Eigentlich hatte ich mir doch geschworen, diese App nie wieder zu öffnen geschweige denn überhaupt wieder zu installieren. Ich vermute, dass die Installation ebenfalls nicht von meinem Bewusstsein gesteuert wurde, denn ich kann mich kein bisschen daran erinnern.

»Aber! Wenn ich schon einmal hier bin, kann ich ja mal schauen, was es so an Frauen gibt. « flüstere ich mir selbst zu.

Also fange ich an, auch mein Bewusstsein auf die bunten Bildchen in meinem Handy zu richten. Wenn ich Glück habe, kann ich somit die schlechten Entscheidungen meines, ganz offensichtlich triebgesteuerten, Unterbewusstseins verhindern. An dieser Stelle fällt mir ein, dass es auf jeden Fall Zeit wird, die bisherigen Entscheidungen einmal rückwirkend zu kontrollieren. Ich tippe rechts oben in die Ecke auf ein kleines Sprechblasensymbol um meine bisherigen Matches anzusehen. Ein kleiner roter Punkt zeigt mir dabei an, dass es Neuigkeiten gibt. Anscheinend habe ich bisher 85 Matches und drei davon scheinen neu zu sein.
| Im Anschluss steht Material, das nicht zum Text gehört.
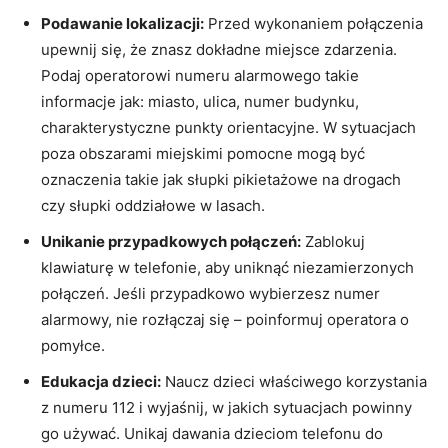
Podawanie lokalizacji:
Przed wykonaniem połączenia
upewnij się, że znasz dokładne miejsce zdarzenia.
Podaj operatorowi numeru alarmowego takie
informacje jak: miasto, ulica, numer budynku,
charakterystyczne punkty orientacyjne. W sytuacjach
poza obszarami miejskimi pomocne mogą być
oznaczenia takie jak słupki pikietażowe na drogach
czy słupki oddziałowe w lasach.
Unikanie przypadkowych połączeń:
Zablokuj
klawiaturę w telefonie, aby uniknąć niezamierzonych
połączeń. Jeśli przypadkowo wybierzesz numer
alarmowy, nie rozłączaj się – poinformuj operatora o
pomyłce.
Edukacja dzieci:
Naucz dzieci właściwego korzystania
z numeru 112 i wyjaśnij, w jakich sytuacjach powinny
go używać. Unikaj dawania dzieciom telefonu do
Ich klicke diese Neuen an und lese die Beschreibung, die sich die Frauen selbst unter ihre Profilbilder geschrieben haben:

Kathi (21), 427 km entfernt, schreibt:

»Live, love, laugh, travel the world, music., festivals.
I wanna see every part of the world.
Not looking for a boyfriend, neither for a ONS.
Don't like men who eat meat, eggs or any other animal products. Vegan!!!

Es wundert mich wie dieser Match zustande kommen konnte, denn auf einem meiner Profilbilder ist zu sehen, wie ich genüsslich in ein 500g schweres Rumpsteak beiße. «

Ich fühle mich in meinen Fleischkonsum kritisiert und entferne deswegen die Verbindung zu dieser Person.

Madlen (27), Dualer Student, 2690km entfernt, schreibt:

»In Squats we trust! When nothing goes right, go Lift!
#lachen#lesen#sport#tanzen#freunde#leben#172#ehrlichkeit#selbstbewusst«

Ich schaue mir das Bild an und denke mir: »#110kg #sportnureinmalimjahr #wiesoschreibtmichniemandan« Ich klicke hier ebenfalls auf »Verbindung entfernen« und widme mich, mit dem letzten  Funken Hoffnung, dem dritten neuen Match.

Shaniqua (26), 2268 km entfernt, schreibt:

»Miau.«

Unter ihrem Profil zeigt es mir circa 500 Instagram-Bilder an, auf denen jedoch weder Katze noch Kater zu sehen sind. Vermutlich hat die Beziehung mit ihrem Ex-Kater ein dramatisches Ende genommen. Denn dieser hat wohl Shaniquas Smartphone in die Hände bekommen und aus Rache, alle gemeinsamen Instragram Bilder gelöscht und zudem Shaniquas ursprünglichen Profiltext durch eine wüste Beschimpfung ersetzt.

Ich beschließe, dass die bisherigen Profile noch nicht ganz meinen Erwartungen entsprechen und gehe deshalb zurück auf die Hauptseite der App. Hier wird auch schon das nächste Profil eines potentiellen Matches angezeigt. Ich sehe die 24 jährige Ina, die gerade auf einem Pferd davon galoppiert. Ich wische von rechts nach links und entscheide mich somit gegen Jolly Jumper und seine Reiterin.
Direkt danach erscheint das Profil von Sabrina (22) auf dem Monitor. Sabrina trägt ein Septum. Ganz selbstverständlich wische ich abermals nach links.

Ich merke wie ich langsam müde werde und einschlafe. Mein Daumen zuckt dabei rhythmisch von links und rechts.